To find the distance of closest approach between the alpha particle and the gold nucleus, we can equate the initial kinetic energy of the alpha particle to the electrical potential energy at the point of closest approach.
The initial kinetic energy of the alpha particle can be calculated using the formula:
KE = (1/2)mv^2
Where KE is the kinetic energy, m is the mass of the alpha particle, and v is the initial velocity of the alpha particle.

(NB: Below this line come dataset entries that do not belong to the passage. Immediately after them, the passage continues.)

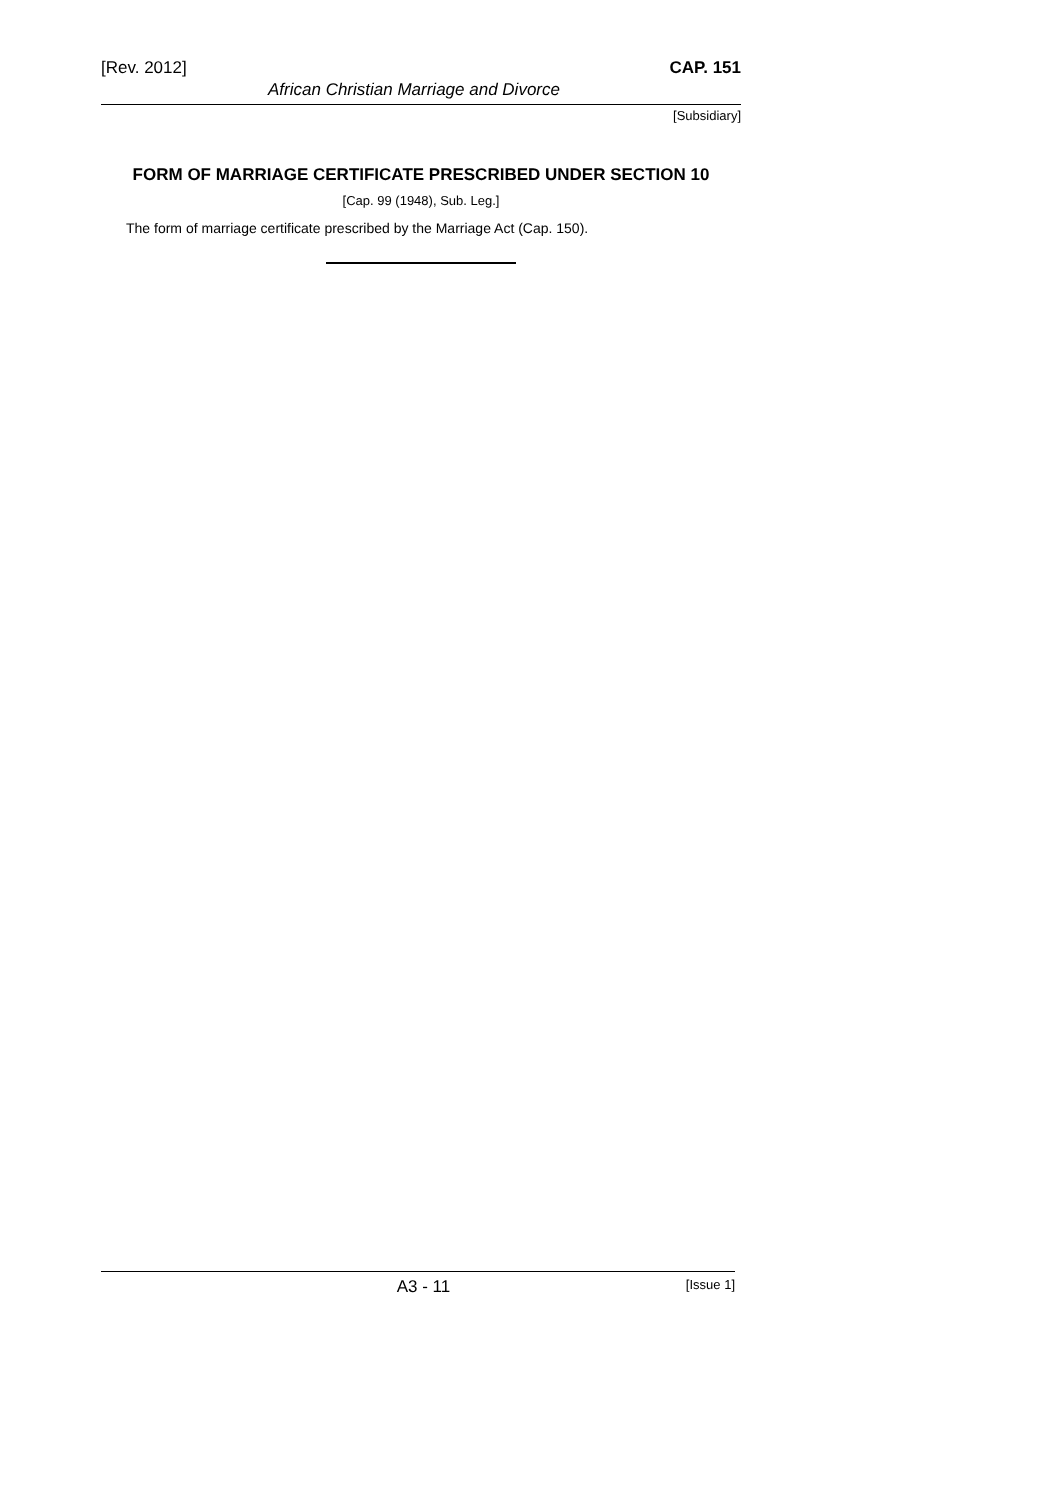[Rev. 2012] CAP. 151
African Christian Marriage and Divorce
[Subsidiary]
FORM OF MARRIAGE CERTIFICATE PRESCRIBED UNDER SECTION 10
[Cap. 99 (1948), Sub. Leg.]
The form of marriage certificate prescribed by the Marriage Act (Cap. 150).
A3 - 11 [Issue 1]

Given that the initial kinetic energy is 2.0 MeV, we need to convert it to joules. Using the conversion factor 1 eV = 1.6 x 10^-19 J, we can calculate the initial kinetic energy in joules:
KE = 2.0 MeV * (1.6 x 10^-19 J/eV) = 3.2 x 10^-19 J
Now, let's consider the electrical potential energy between the alpha particle and the gold nucleus. The electrical potential energy can be calculated using the formula:
PE = k * (|q1 * q2|/r)
Where PE is the potential energy, k is the Coulomb's constant (k = 8.99 x 10^9 N m^2/C^2), q1 and q2 are the charges of the alpha particle and the gold nucleus respectively, and r is the distance between them.
Since both the alpha particle and the gold nucleus have positive charges, their charges can be represented as +2e and +79e respectively, where e is the elementary charge (e = 1.6 x 10^-19 C). Therefore, the charges can be written as:
q1 = +2e = +2 * (1.6 x 10^-19 C) = 3.2 x 10^-19 C
q2 = +79e = +79 * (1.6 x 10^-19 C) = 1.26 x 10^-17 C
We can now set the initial kinetic energy equal to the electrical potential energy and solve for the distance of closest approach (r):
3.2 x 10^-19 J = (8.99 x 10^9 N m^2/C^2) * ((3.2 x 10^-19 C) * (1.26 x 10^-17 C))/r
Solving for r gives us:
r = [(8.99 x 10^9 N m^2/C^2) * ((3.2 x 10^-19 C) * (1.26 x 10^-17 C))] / (3.2 x 10^-19 J)
Calculating the right-hand side of the equation gives us:
r ≈ 2.83 x 10^-15 m
Therefore, the distance of closest approach between the alpha particle and the gold nucleus is approximately 2.83 x 10^-15 meters.